Abstract

While the regulation of commercial sex in the city has traditionally involved formal policing, recent shifts in many jurisdictions have seen sex premises of various kinds granted formal recognition via planning, licensing and environmental control. This means that ‘sexual entertainment venues’, ‘brothels’ and ‘sex shops’ are now not just labels applied to particular types of premises, but formal categories of legal land use. However, these categories are not clear-cut, and it is not simply the case that changes in the law instantiate a change whereby these premises are brought into being at a particular point in time. Countering the privileging of space over time that is apparent within much contemporary research on sex and the city, this paper foregrounds the varied temporalities in play here, and describes how the actions of those policy-makers, municipal bureaucrats and officers allow sex premises to variously ‘fade in’, accelerate, linger, or disappear as legal land uses within the city.
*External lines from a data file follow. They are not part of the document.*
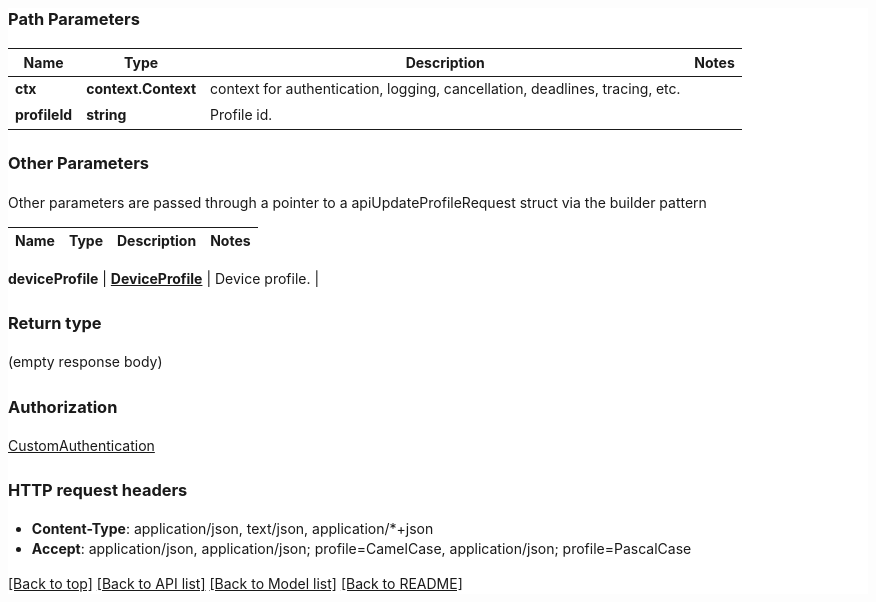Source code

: ### Path Parameters


Name | Type | Description  | Notes
------------- | ------------- | ------------- | -------------
**ctx** | **context.Context** | context for authentication, logging, cancellation, deadlines, tracing, etc.
**profileId** | **string** | Profile id. | 

### Other Parameters

Other parameters are passed through a pointer to a apiUpdateProfileRequest struct via the builder pattern


Name | Type | Description  | Notes
------------- | ------------- | ------------- | -------------

 **deviceProfile** | [**DeviceProfile**](DeviceProfile.md) | Device profile. | 

### Return type

 (empty response body)

### Authorization

[CustomAuthentication](../README.md#CustomAuthentication)

### HTTP request headers

- **Content-Type**: application/json, text/json, application/*+json
- **Accept**: application/json, application/json; profile=CamelCase, application/json; profile=PascalCase

[[Back to top]](#) [[Back to API list]](../README.md#documentation-for-api-endpoints)
[[Back to Model list]](../README.md#documentation-for-models)
[[Back to README]](../README.md)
We examine the implications of these different temporalities of the law by exploring how sex premises have been subject to regulation in London and Sydney, showing that the volatile, contradictory and fractured nature of legal space-making does not necessarily provide the certainty sought by the law but produces overlapping and contested understandings of what types of premises should be subject to regulation. More broadly the paper highlights how attention to the contingency and complexity of municipal law can help us better understand the ways that commercial sex is differently manifest in different cities.